Because the models need human created data, companies developing foundational AI models search human generated content text in many ways. They change usage policies allowing themselves to train their models on the data of their users, like Meta recently did. In the EU we have the right to object. Other parts of the world are not so lucky. Or they buy rights to use original data from publishers, like Amazon did with the Times, which is far more defensible way of going about it. And to begin with, the large foundational models were created through scraping the internet of everything that could be scraped without consideration for intellectual property. While this was defensible when it was a research project for the common good, it is far less so when it is done for profit.
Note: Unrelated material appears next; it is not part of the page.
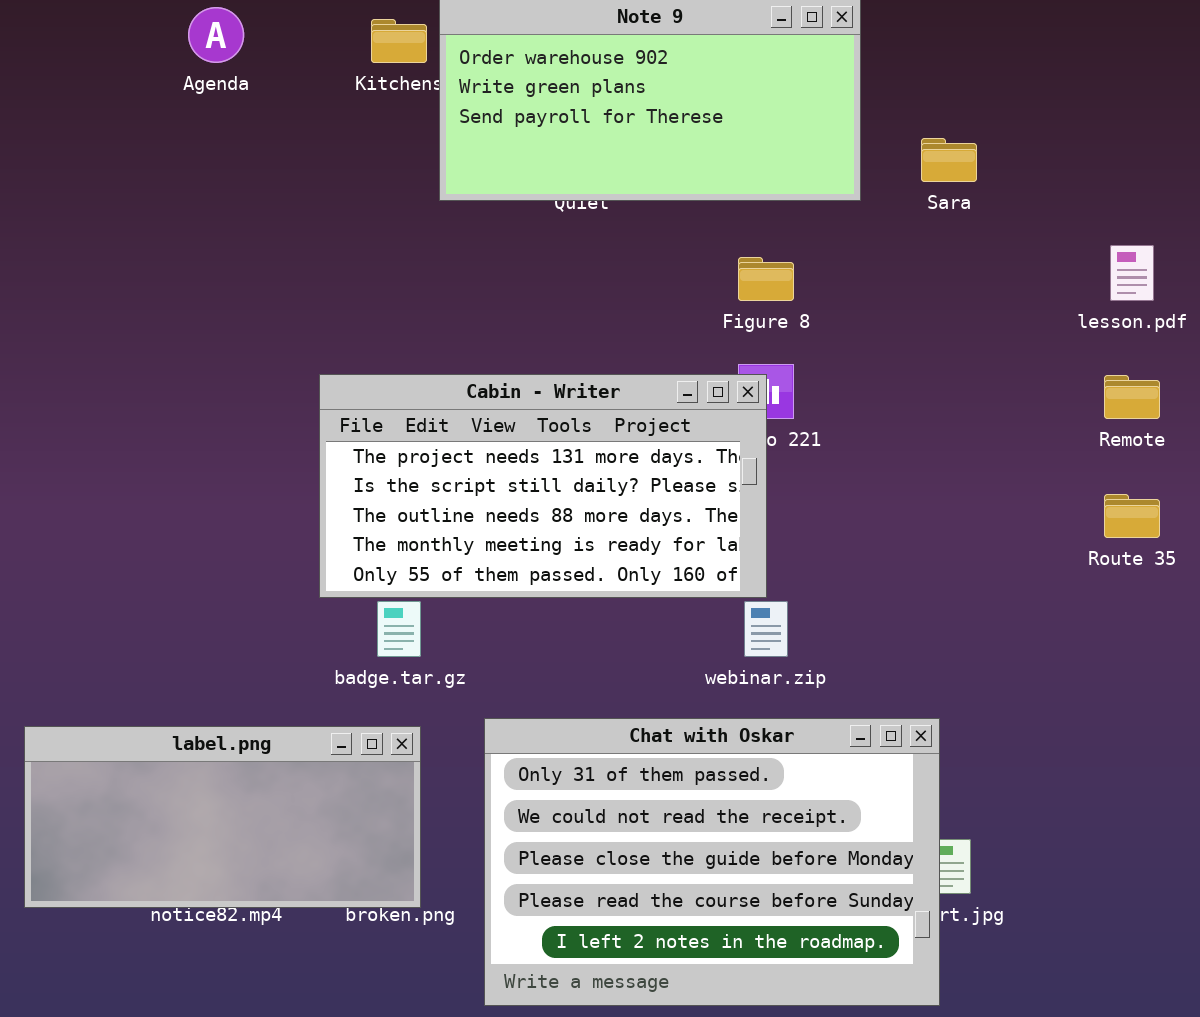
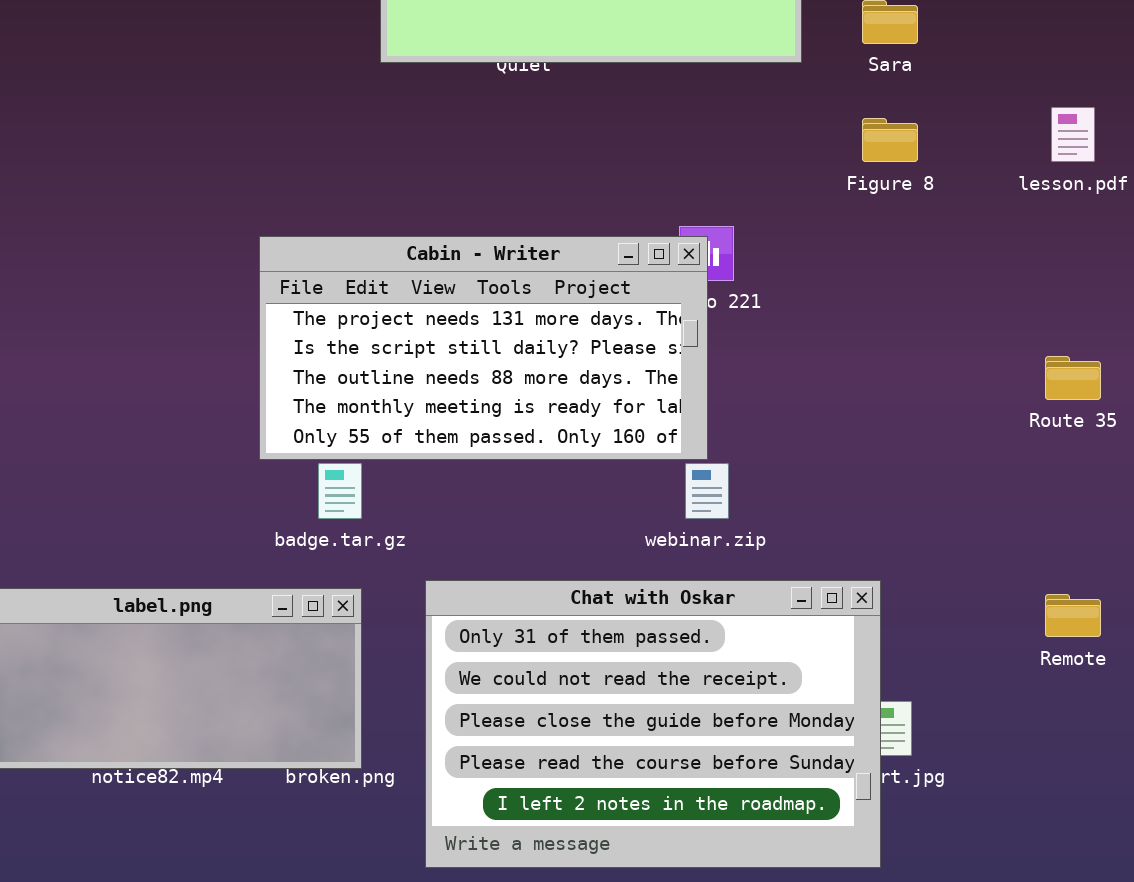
Figure 8: [738,257,794,301] -> [862,118,918,162], moved
Remote: [1104,375,1160,419] -> [1045,594,1101,637], moved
And, secondly, it is very hungry for compute power, which means a sharp increase in the need for data centers, electricity, and chips requiring rare minerals. A recent IEA report on Energy and AI states that electricity demand from data centers worldwide would double by 2030. This same growth increases the need for the critical and rare minerals used in the equipment in the data centers that power AI. This has effects on the environments, and human rights around the world, we should not ignore. And much of this growth is dependent on whether us throwing AI at everything to see where it sticks is a long term thing or just us learning to use it well. So the question is: Will this growth continue or level out at some point?
While the industry seeks to make the models more efficient and less energy intensive, the concern of environment and human rights does require at least me to pause and rethink our approach. That’s why Helheim Labs focuses on using repurposed hardware and smallest models that solve the problem. And yes, even as an AI professional, I do think about where and when I use AI.
Our Role: Focused, Secure, Real
But returning to Torvalds evaluation: what does that 10% consist of—and is it enough to justify all the noise? Time will tell. And the choices we all make will determine it.
At Helheim Labs, we’re focused on understanding and securing the core of AI and discovering that 10% of real utility and impact. Because underneath the marketing slogans and billion-dollar promises lies a powerful technology that, when used with the right mindset of exploration and unwavering honesty about successes and failures, and building it with security in mind, it can produce value.
We’re not here to build hype machines. We’re here to interrogate the systems behind them, to test them in adversarial environments, and to identify where they are truly useful—and where they are dangerously over trusted and overused. For instance the IEA report above states that cybersecurity attacks have become more sophisticated because of AI as the number of attacks on energy utilities have tripled in the past four years. However, AI is also becoming a critical tool for energy companies in defending against these attacks.
We believe generative AI has a place in our toolbox, but it needs to keep earning that place through performance, trustworthiness, security, and concrete value. And it should not make global problems worse. So, we’re not looking for artificial general intelligence. We’re looking for systems that help people think more clearly, act well more quickly, make more grounded and data informed decisions, and work more securely. We aim to build systems that support the human in the equation.
That’s the real opportunity. And it’s worth pursuing—even if it’s just 10% of the story.